I've protested the military a lot of my life, and like a lot of you never knew I'd end up protesting in favor of the rule of law and defending the military as it exists, un-Hegsethed. But all those years I supported people committing civil disobedience to defend and expand human rights and protection of the environment, not breaking the law to, say, blow up boats with Venezuelans in them far from our shores or to brutalize any brown person the ICE goons want to, citizens, children, pregnant women, legal residents, legal refugees, etc.

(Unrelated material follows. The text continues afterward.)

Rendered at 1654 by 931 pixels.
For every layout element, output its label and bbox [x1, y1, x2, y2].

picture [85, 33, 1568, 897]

I'm hoping the nationwide No Kings demonstrations, on Saturday, October 18th, will be the biggest and fiercest yet. And that when Arizona's new Congresswoman Grijalva is sworn in she joins the vote to release the Epstein files.

Find a demonstration at https://www.nokings.org/?SQF_SOURCE=indivisible#map

  And speaking of resistance, one excellent piece of news broke this morning. The redoubtable Jane Fonda, in her prime in her eighties as a climate organizer and political activist, has revived the Committee for the First Amendment that her father was part of, pushing back against Cold War and McCarthyist repression.